June 2024
tl;dr: First closed-loop world model that can output action for autonomous driving via modification of an LLM.
This is perhaps the second world-model driven autonomous drving system deployed in real world, other than FSDv12. Another example is ApolloFM (from AIR Tsinghua, blog in Chinese). Lingo-2 are more like RT2 in the sense that they piggy back on a LLM as a starting point and add multimodality adaptors to it. It is not native vision nor native action as GAIA-1. FSD v12 is highly speculated to be native vision and action.
Wayve call this model a VLAM (vision-language-action model). It improves upon the previous work of Lingo-1, which is an open-loop driving commentator, and Lingo-1-X which can outputing reference segmentations. Lingo-1-X extends vision-language model to VLX (vision-language-X) domain.
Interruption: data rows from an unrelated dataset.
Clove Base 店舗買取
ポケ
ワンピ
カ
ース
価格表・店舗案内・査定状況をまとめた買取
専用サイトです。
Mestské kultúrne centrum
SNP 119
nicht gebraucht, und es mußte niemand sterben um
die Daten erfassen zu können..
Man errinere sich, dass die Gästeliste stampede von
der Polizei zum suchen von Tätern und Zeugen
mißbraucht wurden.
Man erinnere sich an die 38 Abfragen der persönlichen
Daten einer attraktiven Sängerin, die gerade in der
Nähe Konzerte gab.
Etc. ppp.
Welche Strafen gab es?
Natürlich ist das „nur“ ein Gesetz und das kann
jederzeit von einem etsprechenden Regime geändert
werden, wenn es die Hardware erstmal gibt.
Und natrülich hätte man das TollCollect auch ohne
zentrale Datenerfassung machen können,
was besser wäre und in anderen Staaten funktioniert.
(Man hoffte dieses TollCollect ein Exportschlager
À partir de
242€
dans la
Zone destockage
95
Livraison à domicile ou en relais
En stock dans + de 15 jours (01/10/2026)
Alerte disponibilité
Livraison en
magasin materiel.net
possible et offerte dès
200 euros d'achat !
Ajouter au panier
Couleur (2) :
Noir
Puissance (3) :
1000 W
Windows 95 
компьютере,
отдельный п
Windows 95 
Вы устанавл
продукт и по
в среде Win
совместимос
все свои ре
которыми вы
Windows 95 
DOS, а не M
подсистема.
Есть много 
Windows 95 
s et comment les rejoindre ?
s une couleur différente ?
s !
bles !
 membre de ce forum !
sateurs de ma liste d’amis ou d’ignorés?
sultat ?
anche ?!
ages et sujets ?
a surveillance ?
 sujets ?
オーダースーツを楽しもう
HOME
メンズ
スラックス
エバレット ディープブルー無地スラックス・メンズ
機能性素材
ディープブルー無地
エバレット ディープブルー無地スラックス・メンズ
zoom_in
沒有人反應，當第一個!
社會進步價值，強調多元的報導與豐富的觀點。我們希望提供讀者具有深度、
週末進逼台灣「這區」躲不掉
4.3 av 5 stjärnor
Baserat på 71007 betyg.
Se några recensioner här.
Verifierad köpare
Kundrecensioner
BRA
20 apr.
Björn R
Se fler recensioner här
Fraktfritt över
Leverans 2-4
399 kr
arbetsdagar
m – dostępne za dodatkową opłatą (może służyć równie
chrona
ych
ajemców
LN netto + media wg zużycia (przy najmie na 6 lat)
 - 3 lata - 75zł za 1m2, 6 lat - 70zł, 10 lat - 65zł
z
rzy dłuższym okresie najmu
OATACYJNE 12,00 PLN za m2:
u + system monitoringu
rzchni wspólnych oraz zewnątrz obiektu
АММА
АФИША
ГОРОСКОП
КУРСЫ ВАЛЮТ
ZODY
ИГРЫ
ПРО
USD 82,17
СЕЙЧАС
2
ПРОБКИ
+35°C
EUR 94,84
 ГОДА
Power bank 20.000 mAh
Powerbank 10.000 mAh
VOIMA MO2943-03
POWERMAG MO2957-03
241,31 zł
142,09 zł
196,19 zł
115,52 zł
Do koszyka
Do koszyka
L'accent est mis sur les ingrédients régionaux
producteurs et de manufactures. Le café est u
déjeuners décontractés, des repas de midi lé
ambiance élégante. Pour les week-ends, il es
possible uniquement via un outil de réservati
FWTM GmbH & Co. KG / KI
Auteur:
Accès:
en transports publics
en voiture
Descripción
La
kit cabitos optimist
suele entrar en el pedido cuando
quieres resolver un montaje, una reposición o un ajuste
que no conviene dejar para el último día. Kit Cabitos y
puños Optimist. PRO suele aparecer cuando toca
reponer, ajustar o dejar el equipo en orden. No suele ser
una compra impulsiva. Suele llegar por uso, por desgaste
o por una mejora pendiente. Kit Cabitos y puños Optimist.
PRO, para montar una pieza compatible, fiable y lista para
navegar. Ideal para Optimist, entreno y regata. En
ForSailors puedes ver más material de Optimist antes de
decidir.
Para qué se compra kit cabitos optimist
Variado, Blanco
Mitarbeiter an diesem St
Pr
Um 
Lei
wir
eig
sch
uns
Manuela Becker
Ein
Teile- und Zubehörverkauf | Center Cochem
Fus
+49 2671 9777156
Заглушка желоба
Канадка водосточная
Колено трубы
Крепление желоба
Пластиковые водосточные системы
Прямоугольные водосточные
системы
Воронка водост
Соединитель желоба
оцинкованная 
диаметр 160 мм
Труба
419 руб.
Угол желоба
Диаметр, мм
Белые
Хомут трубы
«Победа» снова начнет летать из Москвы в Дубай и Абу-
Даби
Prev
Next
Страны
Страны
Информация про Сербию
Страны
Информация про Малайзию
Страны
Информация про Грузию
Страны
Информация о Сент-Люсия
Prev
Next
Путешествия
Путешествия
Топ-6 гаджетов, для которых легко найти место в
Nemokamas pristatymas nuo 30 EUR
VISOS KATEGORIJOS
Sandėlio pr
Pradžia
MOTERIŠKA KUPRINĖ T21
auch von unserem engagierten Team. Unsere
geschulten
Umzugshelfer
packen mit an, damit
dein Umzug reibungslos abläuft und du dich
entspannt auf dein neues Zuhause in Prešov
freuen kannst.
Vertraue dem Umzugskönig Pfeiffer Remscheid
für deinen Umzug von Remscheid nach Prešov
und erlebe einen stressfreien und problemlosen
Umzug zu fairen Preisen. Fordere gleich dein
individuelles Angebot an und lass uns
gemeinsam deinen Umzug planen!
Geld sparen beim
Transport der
Lingo-2 now officially dives into the new domain of decision making and include action as the X output.
The action output from Lingo-2’s VLAM is a bit different from that of RT-2. Lingo-2 predicts traejctory waypoints (like ApolloFM) vs actions (as in FSD).
The paper claims that is is a strong first indication of the alignment between explanations and decision-making. –> Lingo-2 is outputing driving behavior and textual predictions in real-time, but I feel the “alignment” claim needs to be examined further.
Language opens up new possibilities for accelerating learning by incorporating a description of driving actions and causal reasoning into the model’s training. In addition, natural language interfaces could, even in the future, allow users to engage in conversations with the driving model, making it easier for people to understand these systems and build trust.